Pics of my first ever client’s wedding recently flooded my social feeds — her: on cloud nine, him: bearded and proud — triggering in me joyful flashbacks to conversations we had many years ago in which she first dared, haltingly, to put into words her vision for marriage to, yup, a bearded man.
What gives a vision teeth — its ability to focus our efforts to accomplish what matters most to us and calibrate appropriate responses to our circumstances du jour — is precisely what can make the very act of articulating one so uncomfortable:
Any vision we pursue, even the most tantalizing one, generates a tension between whatever we want and the current reality that our vision defiantly contradicts.
Think about it: Your imagination versus reality! Who do *you* think will win? (Your answer, btw, may say a thing or two about how things will play out.)
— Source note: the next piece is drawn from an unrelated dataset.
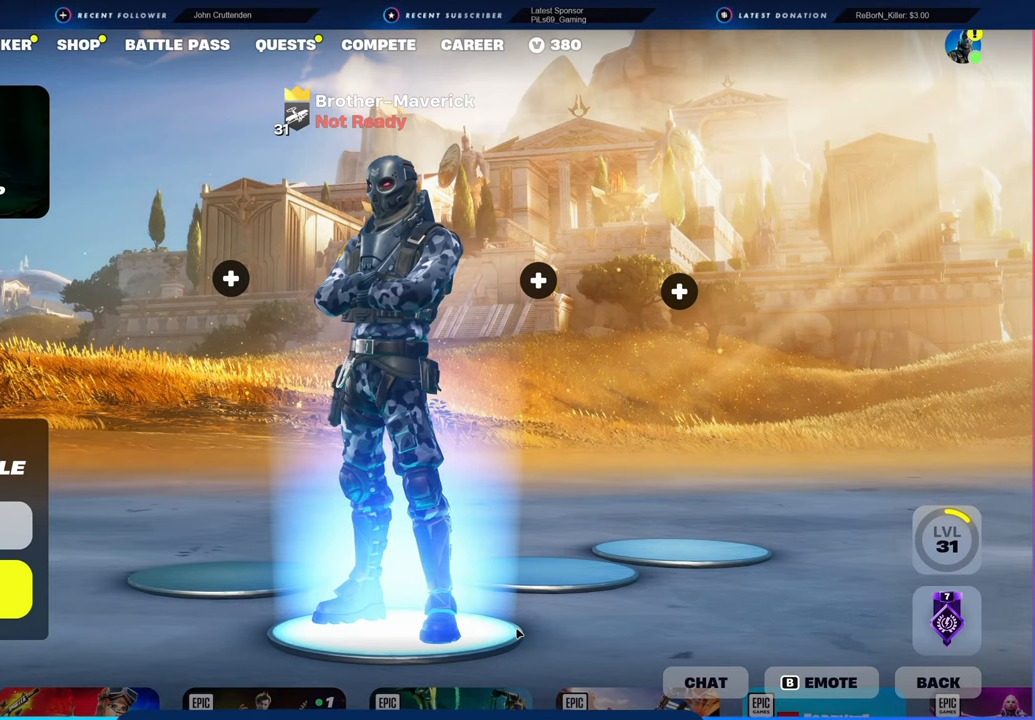
{"keys": [], "mouse": [], "mouse_move": "still", "events": []}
I sent the beaming bride a congratulatory text. “My bearded man,” she replied. “He’s different from my vision in many ways, but I’ve learned that’s more than okay.”
Way more than okay.
Consistently pursuing a vision can lead us places we may find hard to imagine. As every passing day prompts us to ask new questions, adopt new perspectives, and make new connections, life transforms us into more adept versions of ourselves. And this is precisely why it matters *how* we hold our vision.
Picture this: Conducting your marriage in your 40’s according to everything you knew about love in junior high? Or letting an unwavering loyalty to the ideas guiding your college applications as a 17-year-old dictate every last choice you make throughout the entirety of your career? Insanity!
When we hitch our life to a vision, it helps to hold it lightly. A vision with no room to change will bolt and drag us into concrete walls.
The more generously we allow our vision to grow — even as we ourselves grow — the more nimbly we can challenge reality and the more gracefully we can exercise our will.